- Developer: Yuke's
- Publisher: Sammy Corporation
- Director: Masamichi Ito
- Producers: Ryūichi Harada Norifumi Hara
- Designers: Yasushi Funakoshi Tetsuya Seta Kota Toyoda Osamu Hashimoto Kentaro Arai
- Programmer: Katsumi Nakagaki
- Writer: Katsuhiko Tokunaga
- Composer: Susumu Hirasawa
- Series: Berserk
- Platform: PlayStation 2
- Release: JP: 7 October 2004;
- Genre: Action-adventure
- Mode: Single-player

= Berserk: Millennium Falcon Hen Seima Senki no Shō =

Berserk Millennium Falcon Arc: Chapter of the Holy Demon War (ベルセルク 千年帝国の鷹篇 聖魔戦記の章, Beruseruku Millenium Falcon Hen Seima Senki no Shō) is an action video game that was released by Sega-Sammy in Japan for the PlayStation 2. It is the second video game based on the manga Berserk.

Sammy licensed the game to YBM-Sisa for a Korean version, which was released at the same time.

Its predecessor, Sword of the Berserk: Guts' Rage, was released on Dreamcast by ASCII in 1999. Both Berserk video games were created by the Japanese developer Yuke's.

--- Data extract ---
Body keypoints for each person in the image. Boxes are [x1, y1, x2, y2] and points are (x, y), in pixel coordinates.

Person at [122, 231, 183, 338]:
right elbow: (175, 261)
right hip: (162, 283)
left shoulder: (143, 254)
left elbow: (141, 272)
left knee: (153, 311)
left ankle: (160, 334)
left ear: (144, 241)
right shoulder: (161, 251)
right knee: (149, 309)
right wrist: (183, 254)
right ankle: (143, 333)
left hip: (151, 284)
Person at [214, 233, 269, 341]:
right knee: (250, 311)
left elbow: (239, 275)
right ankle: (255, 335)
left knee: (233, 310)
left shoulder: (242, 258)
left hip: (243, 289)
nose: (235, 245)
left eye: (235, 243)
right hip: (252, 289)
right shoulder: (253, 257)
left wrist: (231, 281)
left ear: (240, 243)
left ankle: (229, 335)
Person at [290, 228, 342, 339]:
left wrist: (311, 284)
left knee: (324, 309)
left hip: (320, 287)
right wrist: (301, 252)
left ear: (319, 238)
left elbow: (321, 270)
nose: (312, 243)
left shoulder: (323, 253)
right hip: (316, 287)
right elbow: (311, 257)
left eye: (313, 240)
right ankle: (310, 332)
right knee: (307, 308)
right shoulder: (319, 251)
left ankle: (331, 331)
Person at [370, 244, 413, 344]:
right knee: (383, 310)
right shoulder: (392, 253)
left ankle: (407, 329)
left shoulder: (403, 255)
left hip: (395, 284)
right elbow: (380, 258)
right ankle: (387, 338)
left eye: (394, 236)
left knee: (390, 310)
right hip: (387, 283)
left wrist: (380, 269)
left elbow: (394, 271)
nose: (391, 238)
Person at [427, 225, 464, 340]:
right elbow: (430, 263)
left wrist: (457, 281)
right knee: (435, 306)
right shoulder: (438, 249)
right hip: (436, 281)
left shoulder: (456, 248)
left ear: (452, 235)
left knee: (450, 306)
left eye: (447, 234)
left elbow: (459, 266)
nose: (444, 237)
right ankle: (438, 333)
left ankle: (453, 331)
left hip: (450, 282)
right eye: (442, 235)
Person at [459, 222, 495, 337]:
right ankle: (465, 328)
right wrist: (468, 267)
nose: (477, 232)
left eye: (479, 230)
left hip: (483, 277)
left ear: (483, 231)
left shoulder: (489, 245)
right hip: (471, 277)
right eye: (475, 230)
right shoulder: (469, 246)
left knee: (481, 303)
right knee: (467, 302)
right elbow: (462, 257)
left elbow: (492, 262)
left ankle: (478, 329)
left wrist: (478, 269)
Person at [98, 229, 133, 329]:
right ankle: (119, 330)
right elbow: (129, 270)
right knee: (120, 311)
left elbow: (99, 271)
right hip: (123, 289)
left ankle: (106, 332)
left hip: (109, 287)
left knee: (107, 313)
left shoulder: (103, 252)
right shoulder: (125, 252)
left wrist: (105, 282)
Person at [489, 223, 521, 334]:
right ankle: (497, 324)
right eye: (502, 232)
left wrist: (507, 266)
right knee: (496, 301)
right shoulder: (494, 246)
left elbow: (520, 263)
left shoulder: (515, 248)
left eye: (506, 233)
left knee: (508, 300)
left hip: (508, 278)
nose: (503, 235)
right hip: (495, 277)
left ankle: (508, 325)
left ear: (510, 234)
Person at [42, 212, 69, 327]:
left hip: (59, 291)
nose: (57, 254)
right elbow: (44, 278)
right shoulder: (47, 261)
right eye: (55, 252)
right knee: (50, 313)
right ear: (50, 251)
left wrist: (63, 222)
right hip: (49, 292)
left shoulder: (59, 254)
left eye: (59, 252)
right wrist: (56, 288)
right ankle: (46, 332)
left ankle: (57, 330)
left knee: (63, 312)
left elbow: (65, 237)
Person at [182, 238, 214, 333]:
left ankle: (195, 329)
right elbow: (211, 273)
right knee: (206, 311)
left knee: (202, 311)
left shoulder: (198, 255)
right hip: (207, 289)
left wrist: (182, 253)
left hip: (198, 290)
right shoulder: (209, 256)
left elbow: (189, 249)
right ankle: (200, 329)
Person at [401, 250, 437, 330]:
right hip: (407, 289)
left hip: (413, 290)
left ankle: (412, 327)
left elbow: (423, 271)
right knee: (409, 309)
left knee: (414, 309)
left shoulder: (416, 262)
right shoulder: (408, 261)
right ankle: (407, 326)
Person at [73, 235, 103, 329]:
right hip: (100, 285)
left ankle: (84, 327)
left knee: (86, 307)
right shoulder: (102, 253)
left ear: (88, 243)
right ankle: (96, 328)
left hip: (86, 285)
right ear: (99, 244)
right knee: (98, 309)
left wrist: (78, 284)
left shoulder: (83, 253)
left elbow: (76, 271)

--- Your instructions ---
Answer these from the Berserk game article:
1. Who composed the music for the game?
2. Which company got the license for the Korean version?
3. On which console did Sword of the Berserk: Guts' Rage come out?
Use only the Berserk game article, not the listing.

--- Exercise answer ---
1. Susumu Hirasawa
2. YBM-Sisa
3. Dreamcast